Eloísa Machado de Almeida / Folha de S. Paulo
Mutação constitucional. Assim foi classificada a mudança de interpretação que a maioria do Supremo Tribunal Federal fez para restringir a incidência do foro por prerrogativa de função.
Para a maior parte dos ministros, devem ser aplicadas duas ordens de restrições: uma temporal, delimitando que apenas os crimes praticados durante o exercício do mandado geram a fruição do foro no STF; e outra material, restringindo o foro apenas para crimes cometidos em razão do exercício do mandato.
Assim, eventuais crimes praticados antes da diplomação dos parlamentares devem ser investigados e julgados pelas instâncias ordinárias.
Da mesma forma, apenas crimes que tenham relação com a função exercida serão julgados pelo Supremo; os demais irão também para a primeira instância do Judiciário. Uma vez perdido o mandato, a ação sai do Supremo, exceto se já estiver em fase final, prestes a ser julgada.
O julgamento, mesmo com maioria formada, foi suspenso por pedido de vista de Dias Toffoli, deixando em aberto muitas dúvidas. Os juízes de primeira instância poderão determinar diligências que envolvam, por exemplo, buscas nos gabinetes de parlamentares? Deverão enviar eventuais ordens de prisão diretamente às casas legislativas? Poderão determinar a condução coercitiva de deputados para prestar depoimentos?
Ao que tudo indica, esses casos demandarão uma intervenção do Supremo em algum momento.
A maior dúvida, entretanto, está em saber a partir de qual instante essa interpretação valerá e como serão afetados os inquéritos e as ações penais que estão em andamento no STF, dentre os quais os da Operação Lava Jato.
Mudanças processuais como esta costumam ter aplicabilidade imediata, tal como decidira o próprio Supremo, por exemplo, ao analisar a necessidade de licença prévia para processar deputados e senadores.

## [MATERIAL FORNECIDO]
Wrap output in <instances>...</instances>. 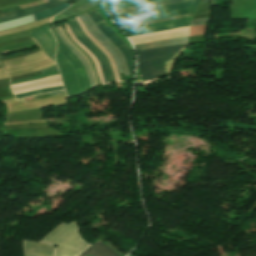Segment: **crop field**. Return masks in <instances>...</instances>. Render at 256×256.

## [TRABALHO SOLICITADO]
1) Reproduza o trecho do texto sobre o foro por prerrogativa de função entre "Eloísa Machado de" e "pelas instâncias ordinárias.", inclusive.
2) Responda com base no texto sobre o foro por prerrogativa de função:
(a) Quem pediu vista e suspendeu o julgamento?
(b) Por quais instâncias devem ser investigados e julgados os crimes praticados antes da diplomação dos parlamentares?
(c) Que operação é mencionada entre os processos em andamento no STF?
3) Continue o texto sobre o foro por prerrogativa de função a partir do ponto em que ele para.

## [RESPOSTAS]
1)
Eloísa Machado de Almeida / Folha de S. Paulo
Mutação constitucional. Assim foi classificada a mudança de interpretação que a maioria do Supremo Tribunal Federal fez para restringir a incidência do foro por prerrogativa de função.
Para a maior parte dos ministros, devem ser aplicadas duas ordens de restrições: uma temporal, delimitando que apenas os crimes praticados durante o exercício do mandado geram a fruição do foro no STF; e outra material, restringindo o foro apenas para crimes cometidos em razão do exercício do mandato.
Assim, eventuais crimes praticados antes da diplomação dos parlamentares devem ser investigados e julgados pelas instâncias ordinárias.

2)
(a) Dias Toffoli.
(b) Pelas instâncias ordinárias.
(c) A Operação Lava Jato.

3)
Se isso se repetir, as ações penais e inquéritos da Operação Lava Jato —a maior parte relativa a atos anteriores à diplomação dos parlamentares— devem ser enviadas para a primeira instância.
Esse efeito imediato consta como sugestão no voto do relator, Luís Roberto Barroso. Além dessas questões, há uma enorme incerteza sobre a eficácia dessa mudança na redução da impunidade.
Grande parte dessas dúvidas se dá em razão da arena onde se dá o debate: o Supremo tem pouca flexibilidade —com razão— para realizar grandes mudanças nas regras do foro por prerrogativa de função, ainda mais no âmbito de uma questão de ordem suscitada numa ação penal em um caso concreto. Ou seja, Supremo não foi provocado para decidir sobre esse assunto, simplesmente tomou a dianteira.
Por enquanto, a decisão afeta apenas esse caso, mas poderá ser ampliada para todas as autoridades com foro no Supremo.
Isso é especialmente problemático quando Senado e Câmara avançam com uma proposta de emenda constitucional que procura reformar a Constituição para mudar as regras sobre o foro, mantendo-o apenas para Presidente da República, da Câmara, do Senado e do STF, na hipótese de crimes comuns.
A suspensão do julgamento dá tempo para que o Congresso faça mudanças até mais drásticas em relação ao foro por prerrogativa de função. A certeza é que, na sua omissão, o Supremo avançará.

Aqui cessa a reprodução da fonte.